(Entries supplied)

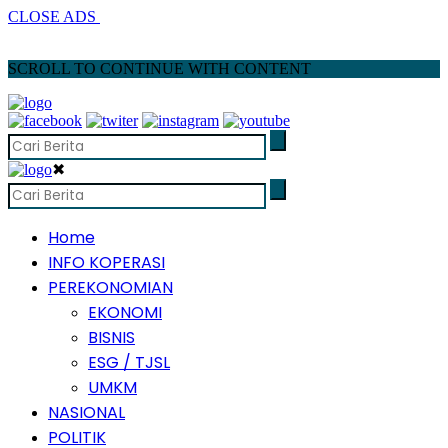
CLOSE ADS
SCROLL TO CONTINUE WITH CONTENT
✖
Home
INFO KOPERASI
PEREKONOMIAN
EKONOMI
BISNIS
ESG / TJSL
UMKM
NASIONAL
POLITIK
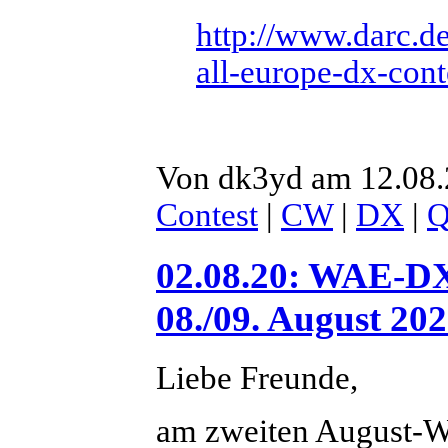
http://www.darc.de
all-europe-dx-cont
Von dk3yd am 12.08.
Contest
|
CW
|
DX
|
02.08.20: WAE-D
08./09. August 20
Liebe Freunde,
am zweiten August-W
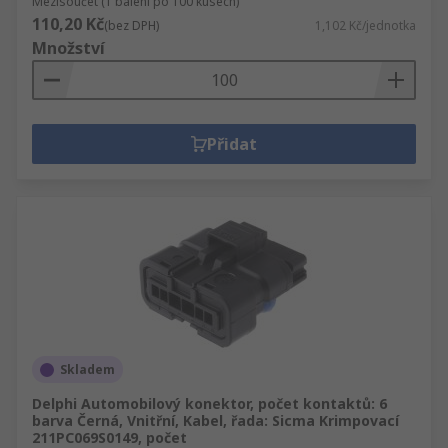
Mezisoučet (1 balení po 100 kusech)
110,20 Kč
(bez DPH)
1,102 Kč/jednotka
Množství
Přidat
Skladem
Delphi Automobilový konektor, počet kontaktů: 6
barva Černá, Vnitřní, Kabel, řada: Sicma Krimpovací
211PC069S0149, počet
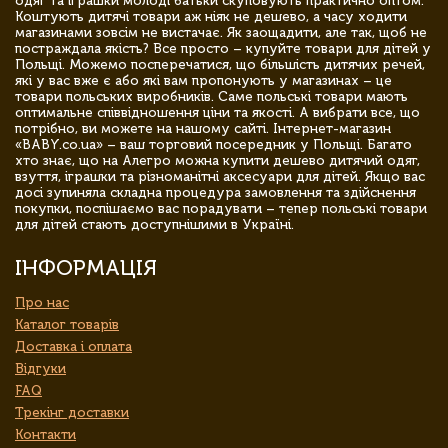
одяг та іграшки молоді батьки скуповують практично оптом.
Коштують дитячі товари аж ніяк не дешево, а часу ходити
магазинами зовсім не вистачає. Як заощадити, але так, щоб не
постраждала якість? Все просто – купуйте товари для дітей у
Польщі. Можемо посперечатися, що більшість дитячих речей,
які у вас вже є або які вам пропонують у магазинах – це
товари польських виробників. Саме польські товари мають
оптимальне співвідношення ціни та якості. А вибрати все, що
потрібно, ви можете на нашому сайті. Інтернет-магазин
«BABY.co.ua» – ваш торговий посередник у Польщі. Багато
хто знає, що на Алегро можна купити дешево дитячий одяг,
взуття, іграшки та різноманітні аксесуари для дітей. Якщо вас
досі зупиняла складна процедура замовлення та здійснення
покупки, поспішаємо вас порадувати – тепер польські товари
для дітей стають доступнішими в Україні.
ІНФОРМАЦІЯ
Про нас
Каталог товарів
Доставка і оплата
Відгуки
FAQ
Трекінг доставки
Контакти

(End Entries supplied)
(Entries supplied)

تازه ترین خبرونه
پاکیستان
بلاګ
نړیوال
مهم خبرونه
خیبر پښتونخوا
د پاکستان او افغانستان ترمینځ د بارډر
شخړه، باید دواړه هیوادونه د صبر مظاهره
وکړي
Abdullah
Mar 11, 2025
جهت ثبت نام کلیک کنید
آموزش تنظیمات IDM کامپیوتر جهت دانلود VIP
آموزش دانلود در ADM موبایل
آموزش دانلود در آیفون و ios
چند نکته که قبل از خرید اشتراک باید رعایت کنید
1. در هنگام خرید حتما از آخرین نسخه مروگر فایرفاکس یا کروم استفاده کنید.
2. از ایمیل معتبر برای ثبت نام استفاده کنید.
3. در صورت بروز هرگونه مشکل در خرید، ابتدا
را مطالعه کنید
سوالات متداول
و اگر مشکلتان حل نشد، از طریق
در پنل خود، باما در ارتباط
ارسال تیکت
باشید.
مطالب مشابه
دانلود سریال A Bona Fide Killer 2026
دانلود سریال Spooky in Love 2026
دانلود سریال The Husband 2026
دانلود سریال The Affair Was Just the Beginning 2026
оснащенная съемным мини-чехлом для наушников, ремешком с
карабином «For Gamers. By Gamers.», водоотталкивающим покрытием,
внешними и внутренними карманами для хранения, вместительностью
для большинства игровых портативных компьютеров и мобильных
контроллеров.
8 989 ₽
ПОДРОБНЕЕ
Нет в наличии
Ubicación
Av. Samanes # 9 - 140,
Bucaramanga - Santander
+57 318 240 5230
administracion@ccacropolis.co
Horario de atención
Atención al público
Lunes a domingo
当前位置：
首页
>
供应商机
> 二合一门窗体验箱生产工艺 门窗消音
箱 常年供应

(End Entries supplied)

**What is being asked**
Pick out every line that contains the word "دانلود", and copy each one.

**Solution to the exercise**
آموزش تنظیمات IDM کامپیوتر جهت دانلود VIP
آموزش دانلود در ADM موبایل
آموزش دانلود در آیفون و ios
دانلود سریال A Bona Fide Killer 2026
دانلود سریال Spooky in Love 2026
دانلود سریال The Husband 2026
دانلود سریال The Affair Was Just the Beginning 2026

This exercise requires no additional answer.